Saved data entries:
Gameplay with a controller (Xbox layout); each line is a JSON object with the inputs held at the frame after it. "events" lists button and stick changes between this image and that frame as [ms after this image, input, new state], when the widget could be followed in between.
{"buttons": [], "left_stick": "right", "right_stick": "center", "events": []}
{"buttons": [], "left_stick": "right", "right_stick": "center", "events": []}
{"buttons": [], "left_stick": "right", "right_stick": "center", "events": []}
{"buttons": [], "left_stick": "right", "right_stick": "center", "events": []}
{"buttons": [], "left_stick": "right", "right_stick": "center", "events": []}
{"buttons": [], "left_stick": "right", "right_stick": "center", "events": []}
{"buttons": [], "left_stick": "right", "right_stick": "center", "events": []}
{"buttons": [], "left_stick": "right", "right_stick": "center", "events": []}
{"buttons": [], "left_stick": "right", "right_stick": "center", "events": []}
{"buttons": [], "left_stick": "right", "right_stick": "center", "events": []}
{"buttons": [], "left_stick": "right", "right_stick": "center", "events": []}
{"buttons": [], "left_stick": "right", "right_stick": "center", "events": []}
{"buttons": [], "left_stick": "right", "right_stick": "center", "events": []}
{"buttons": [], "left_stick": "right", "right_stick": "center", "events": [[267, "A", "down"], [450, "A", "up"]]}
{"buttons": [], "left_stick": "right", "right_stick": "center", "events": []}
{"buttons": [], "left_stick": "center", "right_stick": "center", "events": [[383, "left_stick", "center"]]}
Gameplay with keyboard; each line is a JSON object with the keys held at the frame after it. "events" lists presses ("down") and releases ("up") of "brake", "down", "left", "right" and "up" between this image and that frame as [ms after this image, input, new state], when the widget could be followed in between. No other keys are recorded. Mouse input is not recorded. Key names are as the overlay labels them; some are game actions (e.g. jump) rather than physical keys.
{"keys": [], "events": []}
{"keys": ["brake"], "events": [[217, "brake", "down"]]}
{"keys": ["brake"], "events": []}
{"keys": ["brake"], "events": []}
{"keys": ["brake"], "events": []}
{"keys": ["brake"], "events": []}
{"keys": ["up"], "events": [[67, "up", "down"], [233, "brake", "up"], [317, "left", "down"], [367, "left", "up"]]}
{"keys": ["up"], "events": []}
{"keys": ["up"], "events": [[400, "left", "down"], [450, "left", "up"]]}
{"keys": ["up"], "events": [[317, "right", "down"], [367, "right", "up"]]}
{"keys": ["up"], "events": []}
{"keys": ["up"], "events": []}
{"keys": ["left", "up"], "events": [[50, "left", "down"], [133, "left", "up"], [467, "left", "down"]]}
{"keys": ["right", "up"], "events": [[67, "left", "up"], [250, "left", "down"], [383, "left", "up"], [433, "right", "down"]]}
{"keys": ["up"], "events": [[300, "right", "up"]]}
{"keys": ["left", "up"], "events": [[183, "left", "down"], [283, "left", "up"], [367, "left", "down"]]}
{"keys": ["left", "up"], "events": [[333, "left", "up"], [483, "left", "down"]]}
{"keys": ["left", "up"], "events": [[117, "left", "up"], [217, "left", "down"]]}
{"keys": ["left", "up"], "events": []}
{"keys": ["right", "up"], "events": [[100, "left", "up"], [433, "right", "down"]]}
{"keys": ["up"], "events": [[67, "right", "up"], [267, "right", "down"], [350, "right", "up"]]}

▶ What to do:
Reproduce every record word for word.

▶ Solution for this exercise:
Gameplay with a controller (Xbox layout); each line is a JSON object with the inputs held at the frame after it. "events" lists button and stick changes between this image and that frame as [ms after this image, input, new state], when the widget could be followed in between.
{"buttons": [], "left_stick": "right", "right_stick": "center", "events": []}
{"buttons": [], "left_stick": "right", "right_stick": "center", "events": []}
{"buttons": [], "left_stick": "right", "right_stick": "center", "events": []}
{"buttons": [], "left_stick": "right", "right_stick": "center", "events": []}
{"buttons": [], "left_stick": "right", "right_stick": "center", "events": []}
{"buttons": [], "left_stick": "right", "right_stick": "center", "events": []}
{"buttons": [], "left_stick": "right", "right_stick": "center", "events": []}
{"buttons": [], "left_stick": "right", "right_stick": "center", "events": []}
{"buttons": [], "left_stick": "right", "right_stick": "center", "events": []}
{"buttons": [], "left_stick": "right", "right_stick": "center", "events": []}
{"buttons": [], "left_stick": "right", "right_stick": "center", "events": []}
{"buttons": [], "left_stick": "right", "right_stick": "center", "events": []}
{"buttons": [], "left_stick": "right", "right_stick": "center", "events": []}
{"buttons": [], "left_stick": "right", "right_stick": "center", "events": [[267, "A", "down"], [450, "A", "up"]]}
{"buttons": [], "left_stick": "right", "right_stick": "center", "events": []}
{"buttons": [], "left_stick": "center", "right_stick": "center", "events": [[383, "left_stick", "center"]]}
Gameplay with keyboard; each line is a JSON object with the keys held at the frame after it. "events" lists presses ("down") and releases ("up") of "brake", "down", "left", "right" and "up" between this image and that frame as [ms after this image, input, new state], when the widget could be followed in between. No other keys are recorded. Mouse input is not recorded. Key names are as the overlay labels them; some are game actions (e.g. jump) rather than physical keys.
{"keys": [], "events": []}
{"keys": ["brake"], "events": [[217, "brake", "down"]]}
{"keys": ["brake"], "events": []}
{"keys": ["brake"], "events": []}
{"keys": ["brake"], "events": []}
{"keys": ["brake"], "events": []}
{"keys": ["up"], "events": [[67, "up", "down"], [233, "brake", "up"], [317, "left", "down"], [367, "left", "up"]]}
{"keys": ["up"], "events": []}
{"keys": ["up"], "events": [[400, "left", "down"], [450, "left", "up"]]}
{"keys": ["up"], "events": [[317, "right", "down"], [367, "right", "up"]]}
{"keys": ["up"], "events": []}
{"keys": ["up"], "events": []}
{"keys": ["left", "up"], "events": [[50, "left", "down"], [133, "left", "up"], [467, "left", "down"]]}
{"keys": ["right", "up"], "events": [[67, "left", "up"], [250, "left", "down"], [383, "left", "up"], [433, "right", "down"]]}
{"keys": ["up"], "events": [[300, "right", "up"]]}
{"keys": ["left", "up"], "events": [[183, "left", "down"], [283, "left", "up"], [367, "left", "down"]]}
{"keys": ["left", "up"], "events": [[333, "left", "up"], [483, "left", "down"]]}
{"keys": ["left", "up"], "events": [[117, "left", "up"], [217, "left", "down"]]}
{"keys": ["left", "up"], "events": []}
{"keys": ["right", "up"], "events": [[100, "left", "up"], [433, "right", "down"]]}
{"keys": ["up"], "events": [[67, "right", "up"], [267, "right", "down"], [350, "right", "up"]]}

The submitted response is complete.